Ceci montre, et plus que concrètement, ce que sont les lacunes réelles de ces étudiants, et qu’ils gardent même quand ils arrivent enseignants dans le secondaire, les laissent en héritage à leurs élèves qui les trimballent à leur tour jusqu’au niveau du supérieur. Là, étudiants, pas mal d’entre eux finissent en Master MEÉF, réussissent le concours du CAPES et les retransmettent à leurs apprentis ! Et ainsi de suite…! Mais c’est tabou, paraît-il, de parler de tout cela ! Et quand on le fait, on roule au pas en préférant nuancer les propos !

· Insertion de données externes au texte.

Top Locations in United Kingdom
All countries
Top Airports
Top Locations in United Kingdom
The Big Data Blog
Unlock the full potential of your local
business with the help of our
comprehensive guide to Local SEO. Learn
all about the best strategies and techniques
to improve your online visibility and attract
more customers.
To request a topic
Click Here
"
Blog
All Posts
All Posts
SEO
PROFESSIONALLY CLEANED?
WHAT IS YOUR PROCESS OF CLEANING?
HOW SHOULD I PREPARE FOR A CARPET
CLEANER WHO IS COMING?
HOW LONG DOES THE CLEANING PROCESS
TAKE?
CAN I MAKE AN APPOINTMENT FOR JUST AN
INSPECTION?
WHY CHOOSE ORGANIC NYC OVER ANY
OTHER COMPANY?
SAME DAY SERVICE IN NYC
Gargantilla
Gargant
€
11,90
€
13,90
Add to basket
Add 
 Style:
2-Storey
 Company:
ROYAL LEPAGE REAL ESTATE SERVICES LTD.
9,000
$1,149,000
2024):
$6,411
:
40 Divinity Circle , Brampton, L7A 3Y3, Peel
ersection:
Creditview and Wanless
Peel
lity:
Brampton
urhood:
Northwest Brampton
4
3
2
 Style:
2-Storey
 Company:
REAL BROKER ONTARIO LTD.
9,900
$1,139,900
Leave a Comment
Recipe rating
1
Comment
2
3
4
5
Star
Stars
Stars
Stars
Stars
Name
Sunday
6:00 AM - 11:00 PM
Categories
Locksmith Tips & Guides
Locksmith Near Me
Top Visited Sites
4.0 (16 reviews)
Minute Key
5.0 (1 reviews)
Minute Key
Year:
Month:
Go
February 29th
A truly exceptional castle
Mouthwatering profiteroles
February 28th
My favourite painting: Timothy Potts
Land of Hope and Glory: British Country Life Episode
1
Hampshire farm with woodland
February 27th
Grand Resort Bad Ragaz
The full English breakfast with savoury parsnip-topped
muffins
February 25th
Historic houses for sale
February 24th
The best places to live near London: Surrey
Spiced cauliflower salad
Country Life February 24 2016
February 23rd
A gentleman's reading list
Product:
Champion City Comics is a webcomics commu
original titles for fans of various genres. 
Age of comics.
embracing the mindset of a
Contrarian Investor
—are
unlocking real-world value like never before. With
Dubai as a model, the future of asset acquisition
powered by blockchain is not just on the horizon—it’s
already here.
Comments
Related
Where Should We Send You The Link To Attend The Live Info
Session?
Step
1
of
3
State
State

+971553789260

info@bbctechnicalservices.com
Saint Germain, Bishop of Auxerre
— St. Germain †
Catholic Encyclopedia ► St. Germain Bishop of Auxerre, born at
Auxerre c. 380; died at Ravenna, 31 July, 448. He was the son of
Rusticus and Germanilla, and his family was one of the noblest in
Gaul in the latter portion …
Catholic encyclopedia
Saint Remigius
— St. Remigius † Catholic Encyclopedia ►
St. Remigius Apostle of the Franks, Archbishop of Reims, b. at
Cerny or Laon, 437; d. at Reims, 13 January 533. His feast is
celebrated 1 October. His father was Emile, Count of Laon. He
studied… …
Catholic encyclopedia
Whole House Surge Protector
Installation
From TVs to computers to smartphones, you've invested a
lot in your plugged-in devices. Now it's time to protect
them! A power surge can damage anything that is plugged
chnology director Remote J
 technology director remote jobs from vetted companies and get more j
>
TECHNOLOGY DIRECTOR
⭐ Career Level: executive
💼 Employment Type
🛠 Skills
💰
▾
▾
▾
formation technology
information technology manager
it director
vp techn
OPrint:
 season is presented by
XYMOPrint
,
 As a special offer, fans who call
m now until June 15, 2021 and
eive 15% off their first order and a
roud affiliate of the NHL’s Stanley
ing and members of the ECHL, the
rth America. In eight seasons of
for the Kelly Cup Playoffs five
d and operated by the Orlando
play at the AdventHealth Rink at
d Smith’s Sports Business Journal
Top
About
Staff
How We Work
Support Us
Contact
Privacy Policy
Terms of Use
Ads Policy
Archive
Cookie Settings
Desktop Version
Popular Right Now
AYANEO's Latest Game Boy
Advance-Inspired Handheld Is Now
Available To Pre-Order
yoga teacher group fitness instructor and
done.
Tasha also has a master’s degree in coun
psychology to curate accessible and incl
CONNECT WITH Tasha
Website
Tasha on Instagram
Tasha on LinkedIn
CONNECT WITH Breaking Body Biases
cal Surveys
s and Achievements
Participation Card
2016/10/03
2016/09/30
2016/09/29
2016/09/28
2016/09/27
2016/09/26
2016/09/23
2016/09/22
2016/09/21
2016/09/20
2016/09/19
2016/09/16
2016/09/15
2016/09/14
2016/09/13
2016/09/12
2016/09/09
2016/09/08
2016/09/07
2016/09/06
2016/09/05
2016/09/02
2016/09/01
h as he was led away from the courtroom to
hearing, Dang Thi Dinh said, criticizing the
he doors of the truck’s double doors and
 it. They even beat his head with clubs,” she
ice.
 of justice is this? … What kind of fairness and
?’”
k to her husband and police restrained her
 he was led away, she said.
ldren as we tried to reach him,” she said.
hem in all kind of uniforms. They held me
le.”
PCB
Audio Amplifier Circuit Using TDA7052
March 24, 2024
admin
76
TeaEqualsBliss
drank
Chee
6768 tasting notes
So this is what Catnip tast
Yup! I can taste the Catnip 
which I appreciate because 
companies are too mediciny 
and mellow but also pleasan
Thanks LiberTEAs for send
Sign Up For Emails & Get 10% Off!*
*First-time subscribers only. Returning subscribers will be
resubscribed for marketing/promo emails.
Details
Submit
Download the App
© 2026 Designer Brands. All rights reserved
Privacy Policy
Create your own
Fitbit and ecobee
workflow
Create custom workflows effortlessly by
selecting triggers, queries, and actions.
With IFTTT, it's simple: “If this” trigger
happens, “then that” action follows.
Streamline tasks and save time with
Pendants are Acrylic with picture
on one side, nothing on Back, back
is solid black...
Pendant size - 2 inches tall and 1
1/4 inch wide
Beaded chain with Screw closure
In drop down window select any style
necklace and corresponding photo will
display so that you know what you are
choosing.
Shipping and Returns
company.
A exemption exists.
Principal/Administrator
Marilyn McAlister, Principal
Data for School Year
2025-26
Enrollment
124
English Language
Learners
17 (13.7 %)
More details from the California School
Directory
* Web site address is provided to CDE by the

Toutefois, je tiens à préciser que ni ces étudiants ni les enseignants qu’ils deviennent ne portent la responsabilité directe de cette situation.
Ils sont des victimes de la campagne de dénigrement qu’ont subie les mathématiques (voir ici) : ceux qui l’ont initiée n’avaient pas eu le réflexe d’imaginer que ses effets se transmettront d’année en année et occasionneront des dégâts considérables à l’enseignement de la discipline (et jusqu’à nos jours !)

Une formation continue est donc aussi nécessaire à une majorité d’enseignants du second degré recrutés ces dernières années. Si on en accepte l’idée et le principe, on dégagera facilement plusieurs pistes de travail. Il suffit simplement de se donner les moyens matériels pour sa mise en œuvre effective sur le terrain.

Il paraît qu’une réforme de la « Préparation au CAPES » est en cours d’étude (voir par exemple ici ou ). Le ministre de l’Éducation nationale y recommanderait de mettre le concours d’admissibilité en fin de Licence 3 et les épreuves d’admission en fin de Master 1. C’est une bonne idée à mon avis, mais à condition qu’elle
soit accompagnée de la création d’une filière débutant en Licence 2, complètement dédiée à la formation des enseignants du secondaire et une refonte substantielle des programmes :

– En mathématiques bien sûr avec un bon contenu, adapté et rechargé de géométrie (qui est la colonne vertébrale des mathématiques, qu’on le veuille ou non !)

– Mais aussi en français. Les rédactions sur les copies laissent vraiment à désirer au niveau de l’orthographe, la grammaire, la construction des phrases… Il faut même quelquefois jouer à la devinette pour comprendre ce que l’auteur cherche à dire !
« Un enseignant ne devrait pas être comme ça » !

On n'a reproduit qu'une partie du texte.